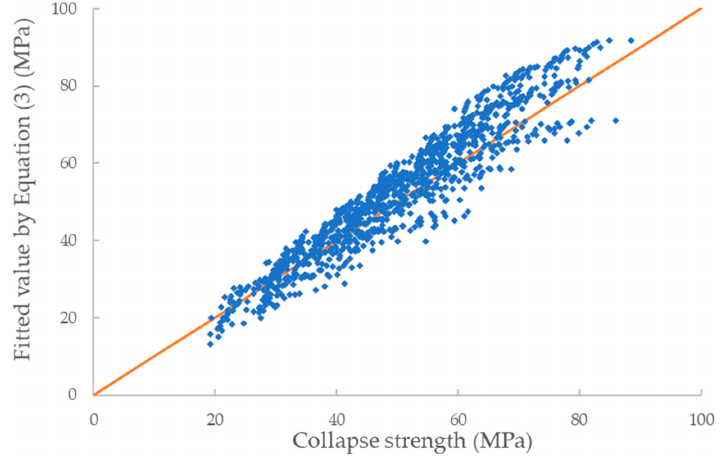
Figure 7. Comparison between the results obtained by using the fitted equation and from the calculation.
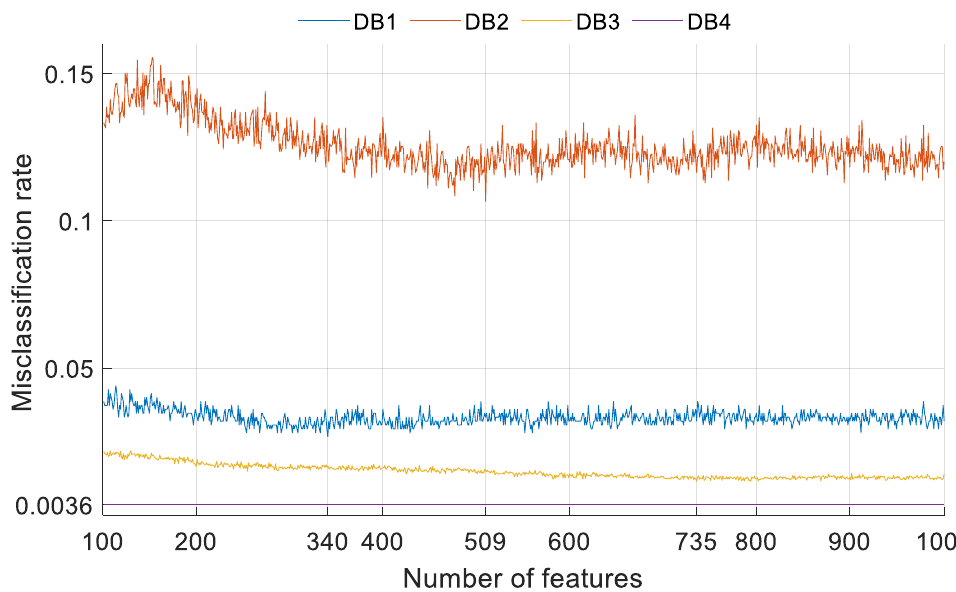
Figure 7. Plot of misclassification rate versus the number of features obtained for various databases.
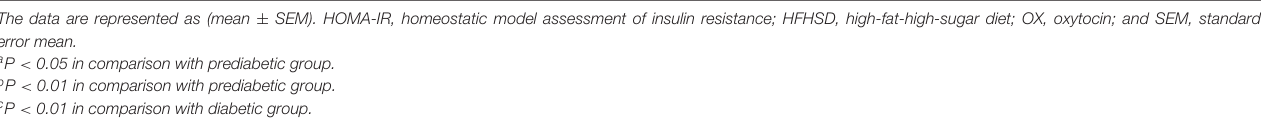
prediabetic and diabetic rats after oxytocin administration [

....

§ **Task brief**
Return, from the data, each line where the string "obtained" occurs.

§ **Exercise response**
Figure 7. Comparison between the results obtained by using the fitted equation and from the calculation.
Figure 7. Plot of misclassification rate versus the number of features obtained for various databases.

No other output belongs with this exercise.